Гитлеровцы подозвали собаку, взяли ее на шворку и подали мальчику знак выходить на берег. Вася покрасневшими от воды и горя глазами посмотрел окрест – на любимые поля, на тихую речку, где совсем недавно ловил щурят, на кусты, где с Колькой искали патроны. Увидит ли он снова Колю, деда, Андрея Ивановича?
Встретившийся по дороге к эшелону Махор стал просить солдат отдать ему Васю. Но то ли гитлеровцы не понимали полицая, то ли исполняли приказ – доставить мальчишку в эшелон.
– Прочь, прочь, – закричали они в один голос.
Вот и вагон. Вася обрадовался, увидев возле путей остов грузовой машины, которую он поджег.
В коридоре вагона мальчик начал чихать от острого запаха лекарств. На полках сидели солдаты, которых Вася угостил огнем. Солдатам делали уколы. Человек в белом халате грубо закричал на мальчика. Из соседнего купе, завешенного белым полотном, вышел сутулый, нескладный гитлеровец с несчастными глазами дрессированной обезьяны. Пр и виде пленного лицо его исказилось злобной гримасой.
– Раздевайся, – приказал он мальчику и стал рывком стаскивать с него мокрую одежду.
Васька разделся догола. Вошел гитлеровец – высокий, худой, с лицом, на котором застыла злость. В руках он зажал большой шприц с какой-то жидкостью. Сутулый заставил Васю растянуться на полке. Мальчик почувствовал, как треснула его кожа, игла вошла в спину. Больше ничего не помнил.
Очнувшись, не мог понять, где он и как сюда попал. В купе с зашторенными окнами было темно и тихо. Только у самого потолка светился зеленоватый глазок. Лежа в сумрачной тишине, Вася ничего не мог вспомнить. Может, он умер? Может, его положили в большой склеп? Попробовал крикнуть, но крика не получилось, густая жижа залепила горло. Прошло немного времени, снова появился высокий гитлеровец в халате. Купе ярко осветилось.

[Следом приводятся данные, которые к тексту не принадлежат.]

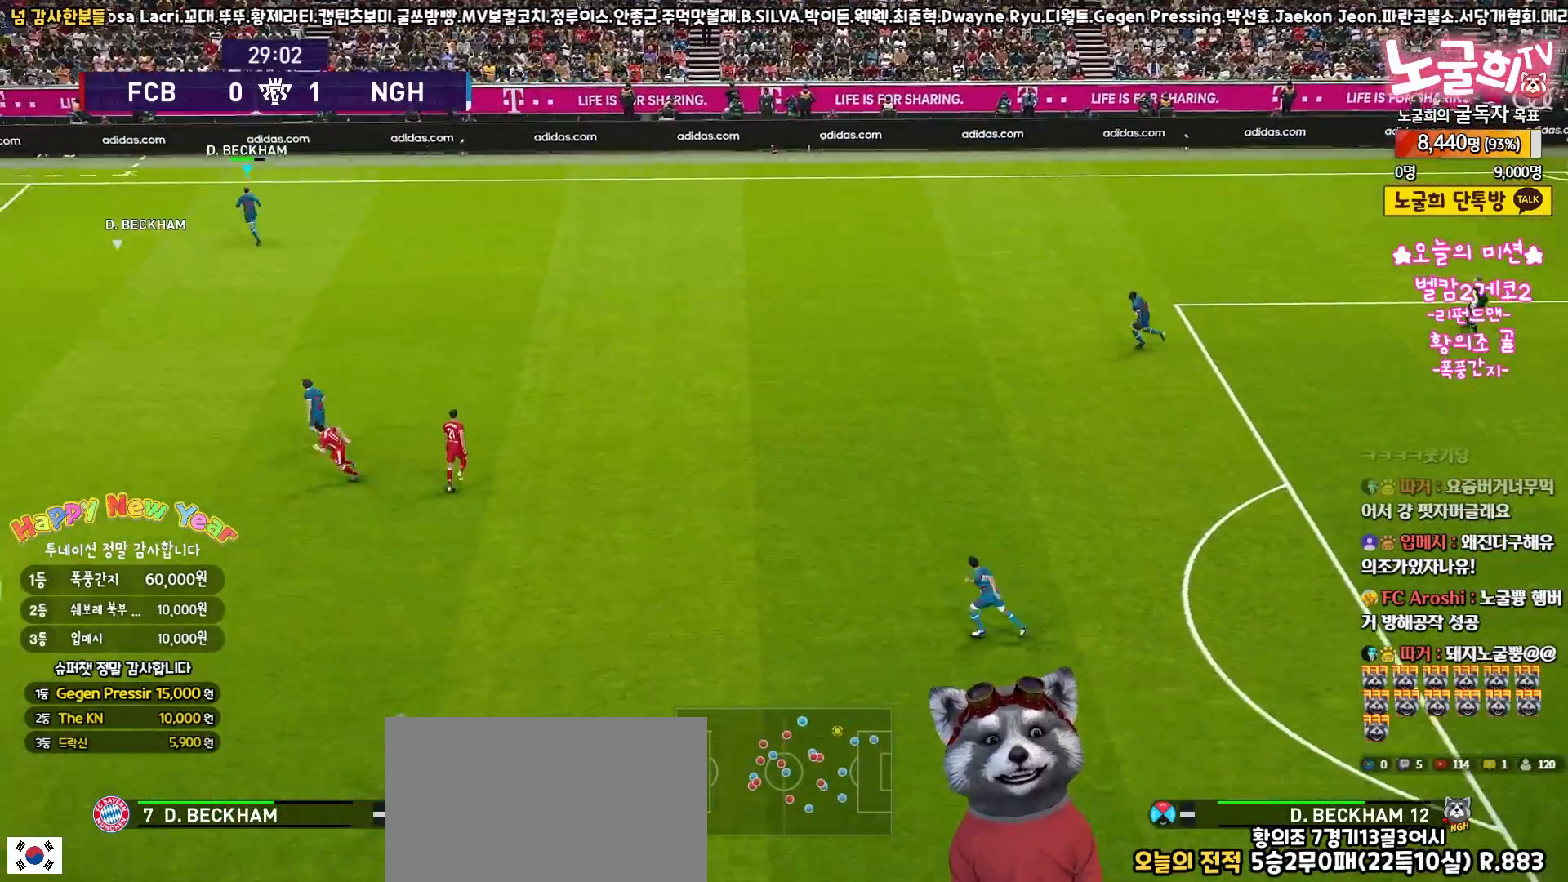
{"buttons": [], "left_stick": "down-left", "right_stick": "center", "events": [[367, "left_stick", "down-left"]]}
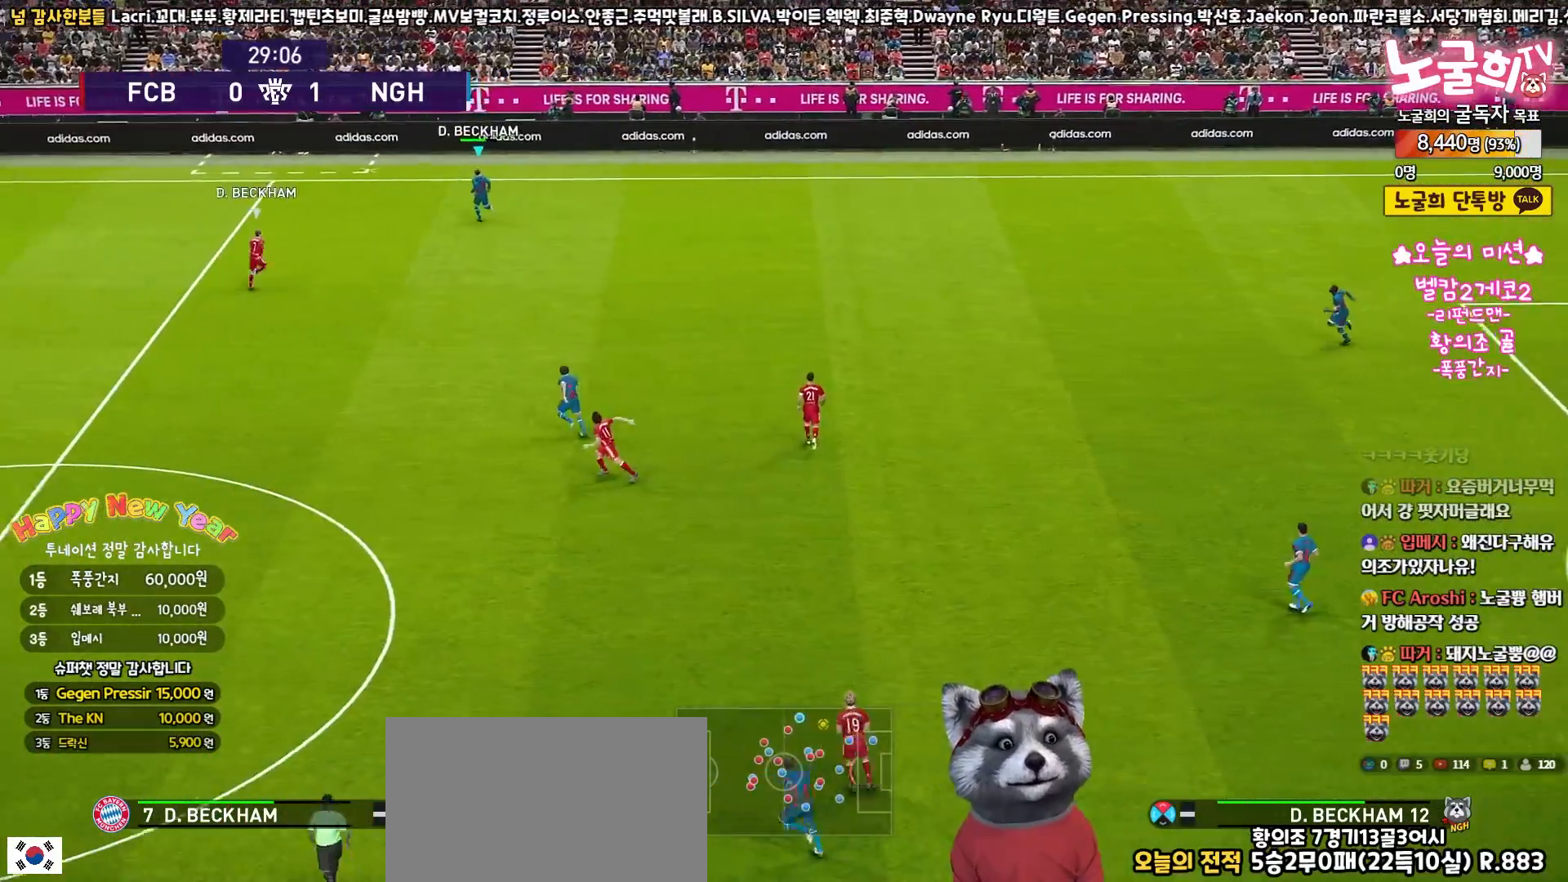
{"buttons": ["L3"], "left_stick": "down-right", "right_stick": "center", "events": [[117, "left_stick", "down-right"], [167, "CROSS", "down"], [167, "L3", "down"], [283, "CROSS", "up"]]}
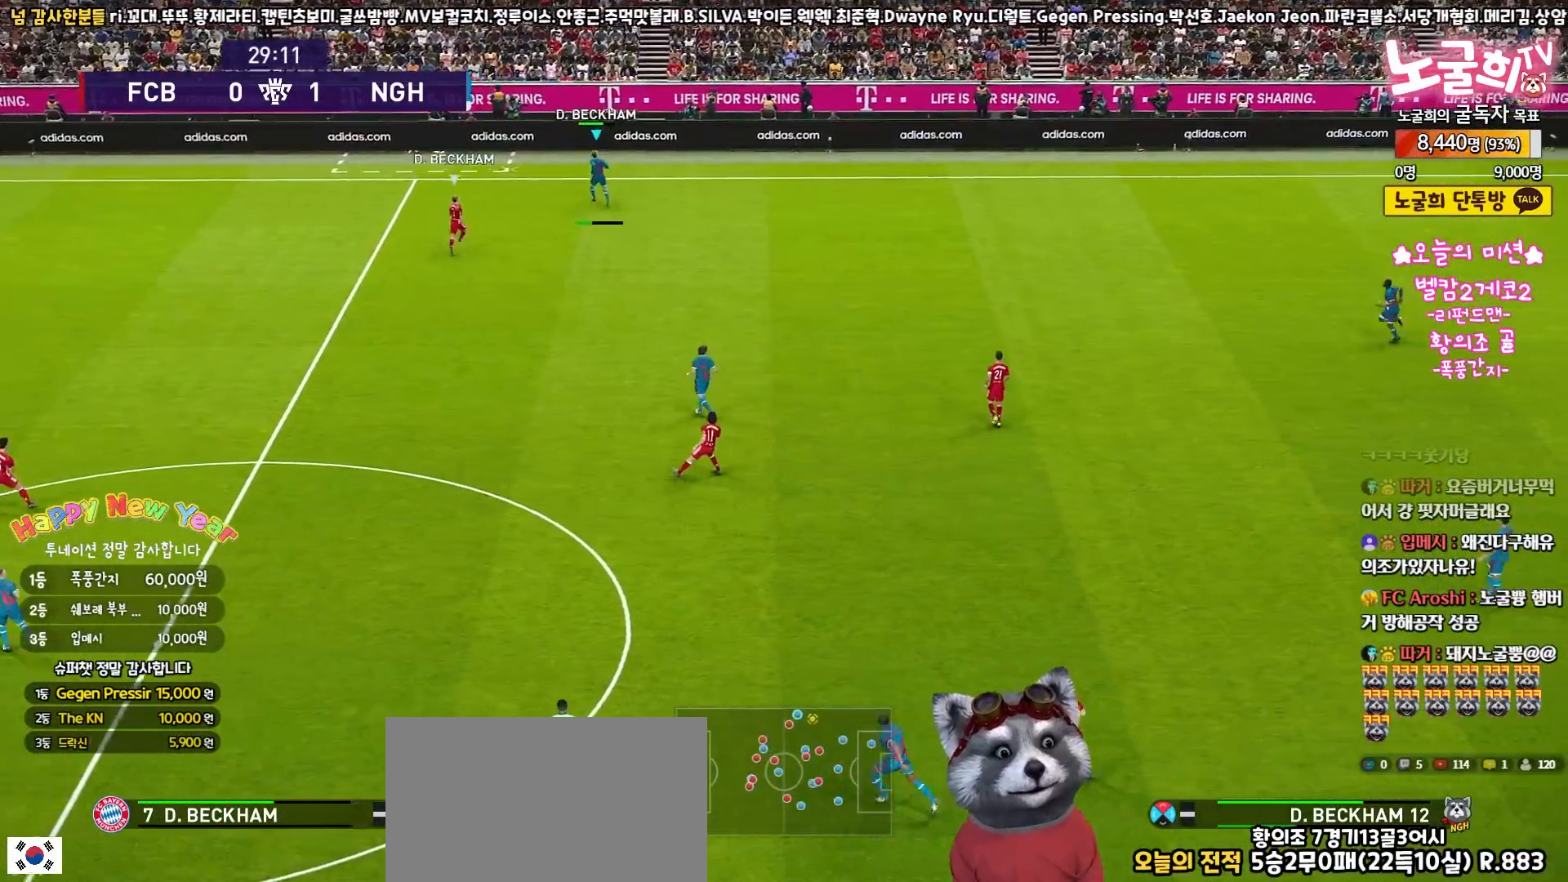
{"buttons": [], "left_stick": "center", "right_stick": "center", "events": [[183, "L3", "up"], [317, "left_stick", "center"]]}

– Этот зверек удивительно живуч, – проговорил врач с лицом испуганной обезьяны. – Уди-ви-тель-но! Вы отдаете его мне? Он нужен военной медицине. Он очень крепкий кролик.
– Хорошо. На благо великого рейха… Берите! – сказал сутулый.
– Ты будешь цифра… Номер… – Гитлеровец в белом халате вынул из бокового кармана записную книжку в глянцевом черном переплете и сказал, записывая что-то: – Ты будешь номер пятьдесят девять. Пятьдесят девять! – властно повторил «белый халат».
Вася смотрел на врача широко раскрытыми глазами, ему не было ни больно, ни страшно, ни любопытно. Он испытывал глубокое безразличие ко всему.
– Пятьдесят девятого накормить, – приказал «белый халат».
Принесли еду. Васька откусил кусочек хлеба, а к консервам не притронулся – не хотел льститься на подачку. Гордость в нем закипела.
Опять подошел «белый халат».
– О, майн гот! – сказал он без злобы. – Я так и думал. Ты будешь отличный кролик. Тебя хватит надолго.
Так исчез Васька. В ту же ночь эшелон ушел на запад. Уехал и номер пятьдесят девять.
Глава девятая
В один из холодных ноябрьских дней Сергутину занеможилось и он остался дома. Дубровская управа требовала от Сергутина муку для военного соединения, прибывшего на станцию Олсуфьево. Аня – переводчица, с которой часто встречался Сергутин, – подслушала разговор в немецкой комендатуре и теперь передала, что в Олсуфьеве расположились остатки дивизии СС, разгромленной под Москвой.
После встречи с Данченковым Сергутин почти ежедневно обходил дома своих знакомых и брал от верных, стойких людей слово помогать партизанам. Количество желавших оказывать сопротивление фашистам в разных формах (то ли прямой борьбой, то ли пропагандой правды о Советском Союзе) росло с каждым днем.
Больного Сергутина все же вызвал к себе в кабинет начальник управы Кушнев. Он был знаком Сергутину. Кушнев преподавал географию в Дубровской средней школе. Его считали вполне надежным, советским человеком и вдруг совершенно неожиданно с приходом фашистов он оказался у них на службе. Шептали, будто он завербован еще раньше, до войны.
– Хлеб! Хлеб!.. Где мука? – закричал он на Сергутина. – Ну что молчите?..
– Да вот занемог. Мне бы погреться возле домашних угольков. А так не ручаюсь за себя, – спокойно, но глухо ответил Сергутин.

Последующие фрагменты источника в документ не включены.